Brown, who's currently on tour with his group New Edition, vacated the New Hope Baptist Church in Newark, N.J., after he was told that the church couldn't accommodate him and his entourage.
Also read: Whitney Houston Funeral: Stevie Wonder, R. Kelly Perform; Kevin Costner Speaks
The Rev. Jesse Jackson, who was in attendance at Houston's funeral, told CNN that Brown and his entourage of "four or five people" took seats in the front row, but were told that the row was reserved for family only. They were asked to move, Jackson said, but there wasn't room at the invitation-only service to seat them elsewhere.
"That was a very difficult moment for all of us; we wanted him to stay," Jackson said. "It seems they could have accommodated him better than they did."
The Rev. Al Sharpton, also in attendance, tweeted from the site that he attempted to keep the peace during the dispute.
"I am at Whitney's funeral. I spoke with Bobby Brown trying to calm him down and not distract from the services," Sharpton wrote. "Today is about Whitney!"
Sharpton softened his stance in a tweet following the funeral.
"We are out of the service," Sharpton wrote. "I don't want anyone distorting Bobby Brown. He has shown love and respect today. Stop hatin'."
Sharpton reiterated his support for Brown to CNN after the funeral, saying, "Bobby did nothing but show love and respect for the memory of Whitney and his daughter … I spoke to Bobby, he said all he wanted to do was show respect and love."

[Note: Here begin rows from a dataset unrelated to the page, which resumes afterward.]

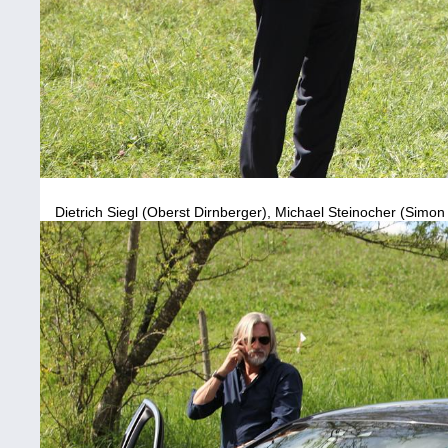
Dietrich Siegl (Oberst Dirnberger), Michael Steinocher (Simon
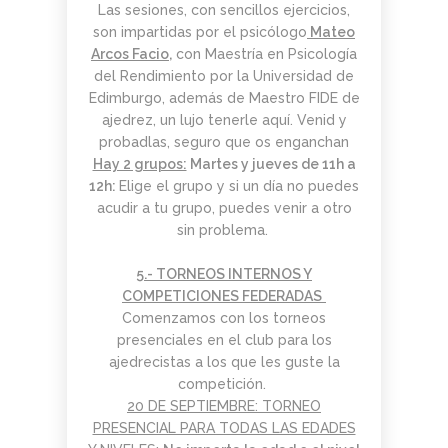
Las sesiones, con sencillos ejercicios,
son impartidas por el psicólogo
Mateo
Arcos Facio,
con Maestría en Psicología
del Rendimiento por la Universidad de
Edimburgo, además de Maestro FIDE de
ajedrez, un lujo tenerle aquí. Venid y
probadlas, seguro que os enganchan
Hay 2 grupos:
Martes y jueves de 11h a
12h:
Elige el grupo y si un día no puedes
acudir a tu grupo, puedes venir a otro
sin problema.
5.- TORNEOS INTERNOS Y
COMPETICIONES FEDERADAS
Comenzamos con los torneos
presenciales en el club para los
ajedrecistas a los que les guste la
competición.
20 DE SEPTIEMBRE: TORNEO
PRESENCIAL PARA TODAS LAS EDADES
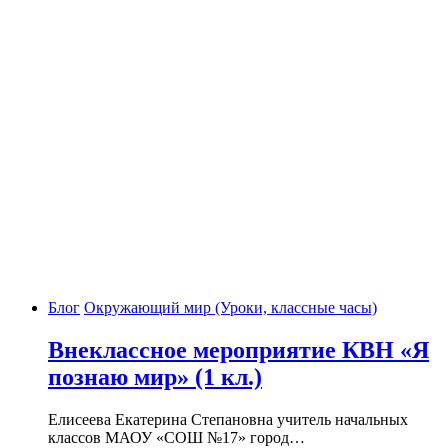
Блог
Окружающий мир (Уроки, классные часы)
Внеклассное мероприятие КВН «Я
познаю мир» (1 кл.)
Елисеева Екатерина Степановна учитель начальных
классов МАОУ «СОШ №17» город…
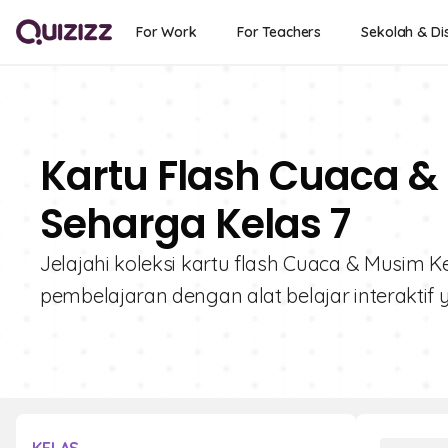
For Work
For Teachers
Sekolah & Dis
Kartu Flash Cuaca &
Seharga Kelas 7
Jelajahi koleksi kartu flash Cuaca & Musim K
pembelajaran dengan alat belajar interakti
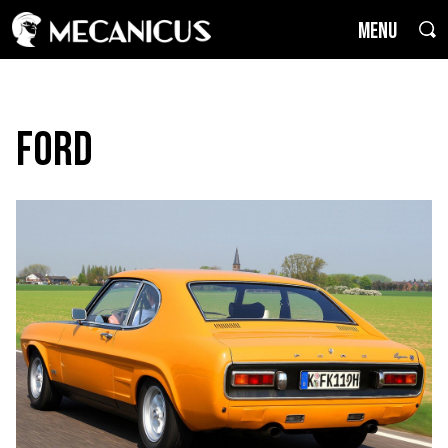
MENU
Ford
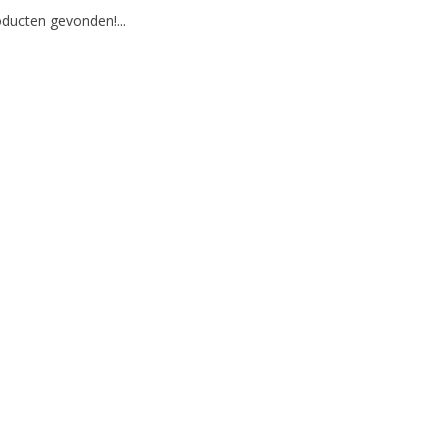
ducten gevonden!...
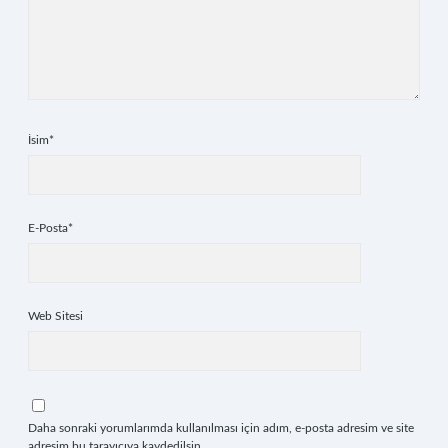
İsim*
E-Posta*
Web Sitesi
Daha sonraki yorumlarımda kullanılması için adım, e-posta adresim ve site
adresim bu tarayıcıya kaydedilsin.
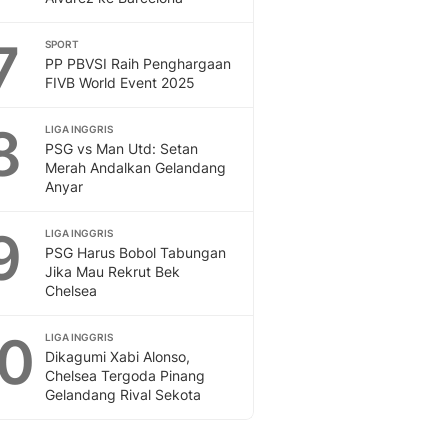
7
SPORT
PP PBVSI Raih Penghargaan
FIVB World Event 2025
8
LIGA INGGRIS
PSG vs Man Utd: Setan
Merah Andalkan Gelandang
Anyar
9
LIGA INGGRIS
PSG Harus Bobol Tabungan
Jika Mau Rekrut Bek
Chelsea
10
LIGA INGGRIS
Dikagumi Xabi Alonso,
Chelsea Tergoda Pinang
Gelandang Rival Sekota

In a statement, Brown said that he was asked to move on three separate occasions, and was prevented from seeing his daughter, Bobbi Kristina, at the funeral.
"I doubt Whitney would have wanted this to occur," Brown's statement reads, according to CNN. "I will continue to pay my respects to my ex-wife the best way I know how."
Brown's tour takes him to Uncasville, Ct., on Saturday night. Coincidentally, the tour will bring Brown back to Newark on Sunday.